Similarly, don’t limit your planning to focus exclusively on a future CEO. Think about the next management tier, and who’ll be filling those slots, and how they can develop the skills and experience to fill them well. Those decisions will be informed not only by looking at your company’s present needs but the challenges you expect it to face in the future.
A Place for the Kids?
Whether you expect leadership roles and ownership stakes to be assumed by your heirs or by key employees, those stakeholders need to play a role in the succession planning process. It’s particularly critical in the case of children who may not have had much involvement with the company. In that situation, you can’t make assumptions about their desires, nor their capabilities, when folding them into a succession plan.

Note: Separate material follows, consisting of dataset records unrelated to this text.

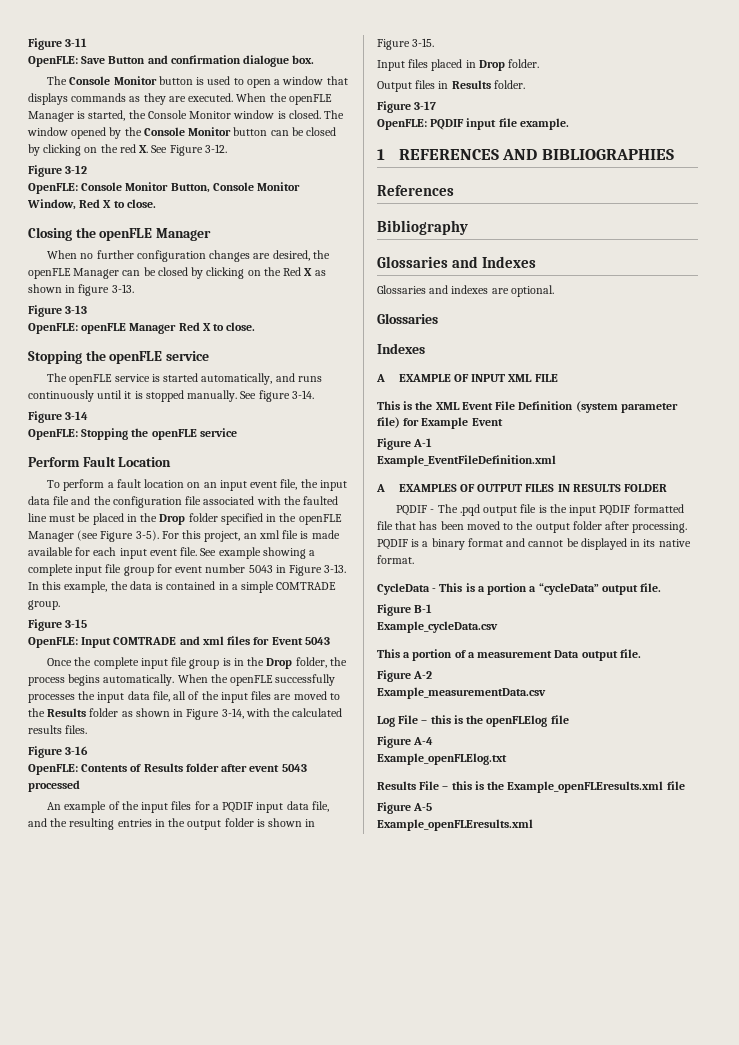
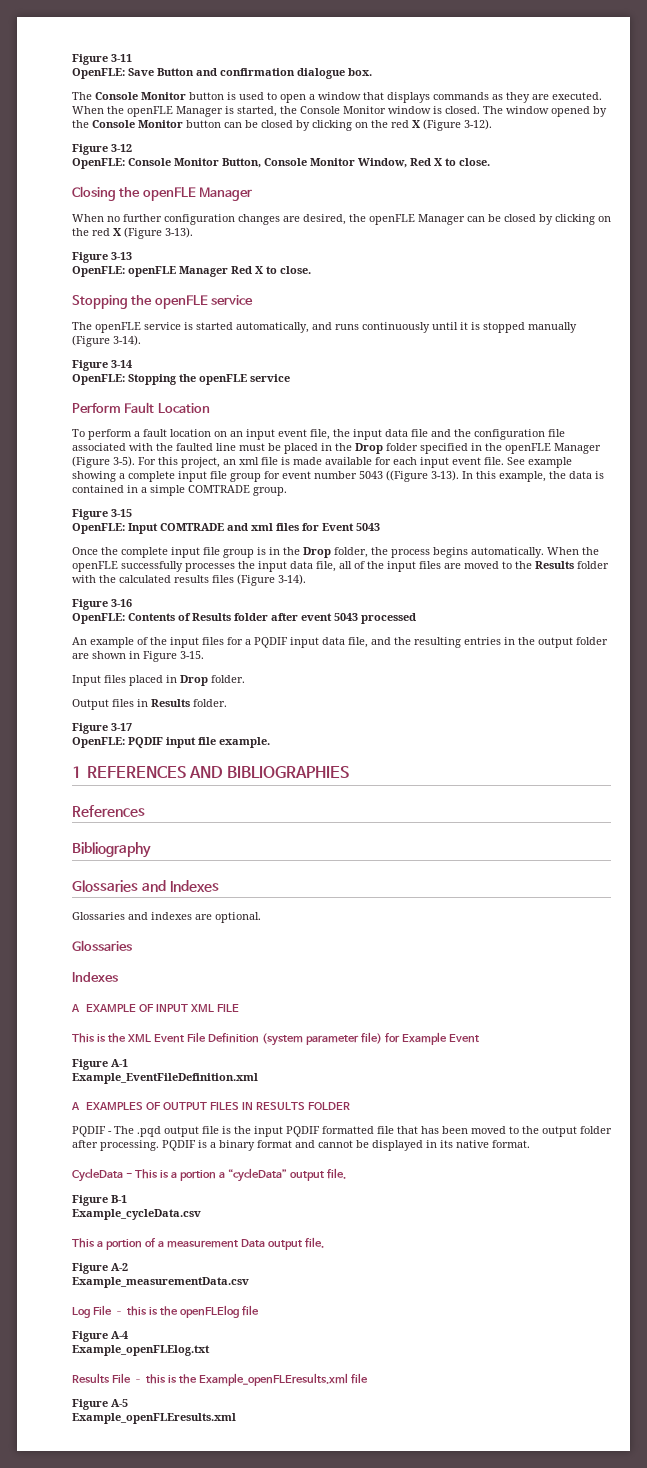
[139,144,227,156] X. See Figure 3-12. -> [412,119,492,131] X (Figure 3-12).
[283,267,326,276] [28,284,134,296] Red X as shown in figure 3-13. -> [92,227,193,239] red X (Figure 3-13).
[187,390,314,402] manually. See figure 3-14. -> [528,322,577,333] [72,335,141,347] manually (Figure 3-14).
[77,530,134,542] (see Figure -> [72,456,110,468] (Figure
[275,564,347,576] in Figure 3-13. -> [386,470,459,482] ((Figure 3-13).
[121,708,244,720] as shown in Figure 3-14, -> (609, 565) none
[65,725,88,734] files. -> [212,574,306,586] files (Figure 3-14).
[256,819,265,827] is -> [72,653,89,659] are

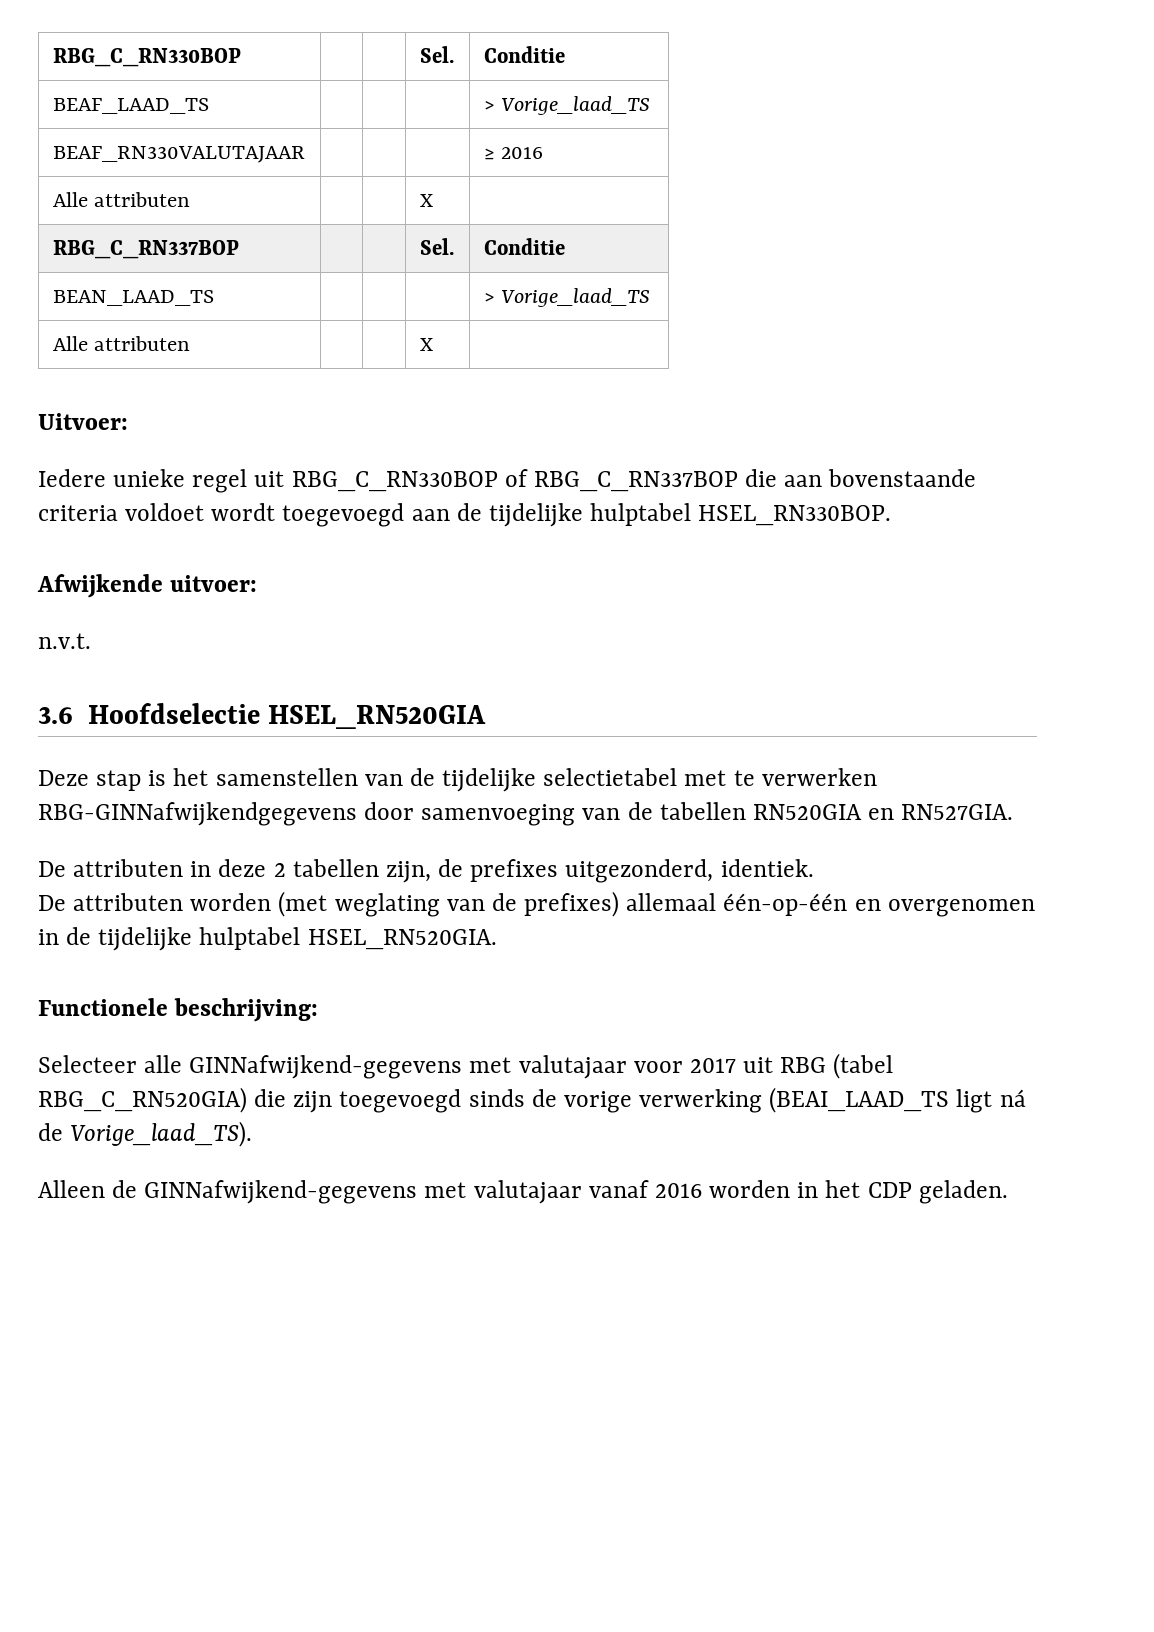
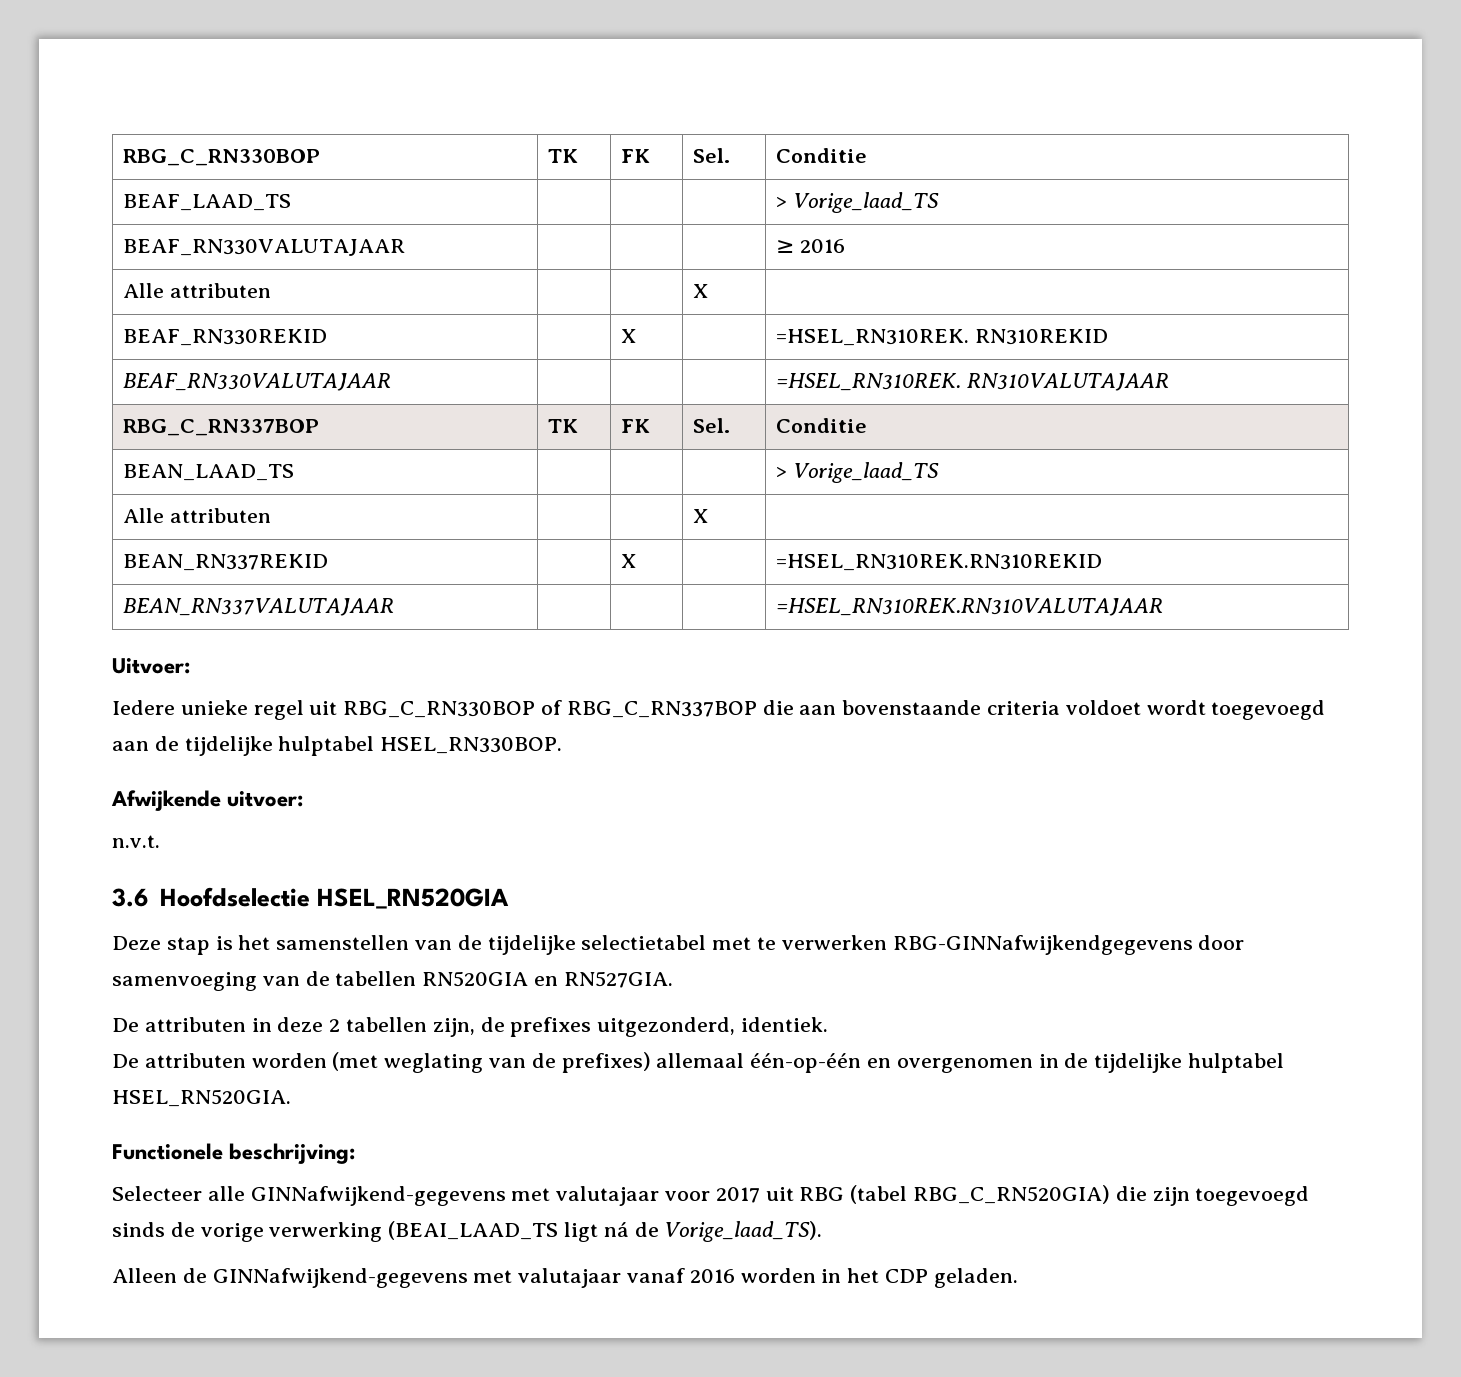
(241, 57) | -> [547,149,578,163] [620,149,650,163] TK | FK
(433, 200) none -> [122,329,327,346] [620,329,636,343] [775,329,1108,346] [122,373,391,391] [775,373,1169,391] // BEAF_RN330REKID | | X | | =HSEL_RN310REK. RN310REKID // BEAF_RN330VALUTAJAAR | | | | =HSEL_RN310REK. RN310VALUTAJAAR
(239, 249) | -> [547,419,578,433] [620,419,650,433] TK | FK
(433, 344) none -> [122,554,328,571] [620,554,636,568] [775,554,1102,571] [122,598,394,616] [775,598,1163,616] // BEAN_RN337REKID | | X | | =HSEL_RN310REK.RN310REKID // BEAN_RN337VALUTAJAAR | | | | =HSEL_RN310REK.RN310VALUTAJAAR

In a privately held company, it’s only natural for non-family member employees to wonder what will happen to their jobs when the principal owner retires. As noted, while you shouldn’t make promises that you may not be able to deliver on, key players will be reassured about their future if they believe you value them and expect them to remain on board after you leave the scene.
Today is Tomorrow for Your Business
Your succession plan should be a general roadmap for the future of your business without you, as well as to help inform your decisions about the business today. While it will likely require some precise legal arrangements (such as trusts, employment contracts, life insurance policies, and executive compensation plans), don’t let the tail wag the dog. As noted, your succession plan can evolve as circumstances dictate. Having a plan is the goal, but don’t paint yourself into a corner.